◆ RECORD EXCERPTS:
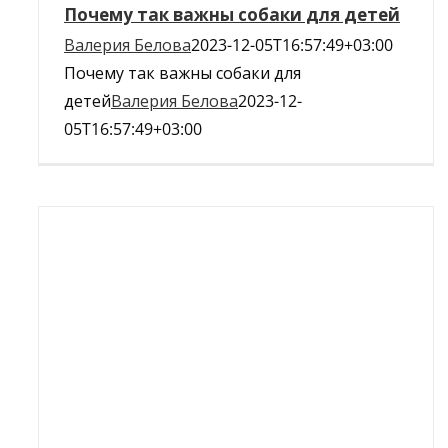
Почему так важны собаки для детей
Валерия Белова
2023-12-05T16:57:49+03:00
Почему так важны собаки для
детей
Валерия Белова
2023-12-
05T16:57:49+03:00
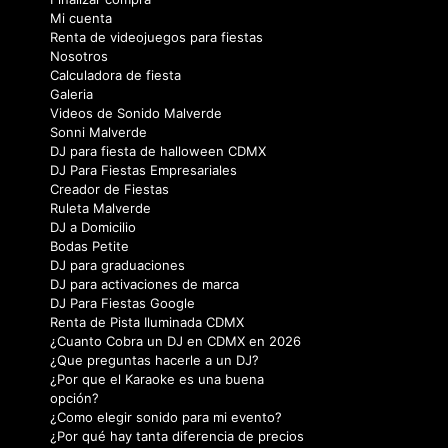
Mi cuenta
Renta de videojuegos para fiestas
Nosotros
Calculadora de fiesta
Galeria
Videos de Sonido Malverde
Sonni Malverde
DJ para fiesta de halloween CDMX
DJ Para Fiestas Empresariales
Creador de Fiestas
Ruleta Malverde
DJ a Domicilio
Bodas Petite
DJ para graduaciones
DJ para activaciones de marca
DJ Para Fiestas Google
Renta de Pista Iluminada CDMX
¿Cuanto Cobra un DJ en CDMX en 2026
¿Que preguntas hacerle a un DJ?
¿Por que el Karaoke es una buena
opción?
¿Como elegir sonido para mi evento?
¿Por qué hay tanta diferencia de precios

◆ TASK BRIEF:
Send back, unchanged, every line of the records from the one with "Renta de Pista Iluminada CDMX" through the last.

◆ ANSWER SECTION:
Renta de Pista Iluminada CDMX
¿Cuanto Cobra un DJ en CDMX en 2026
¿Que preguntas hacerle a un DJ?
¿Por que el Karaoke es una buena
opción?
¿Como elegir sonido para mi evento?
¿Por qué hay tanta diferencia de precios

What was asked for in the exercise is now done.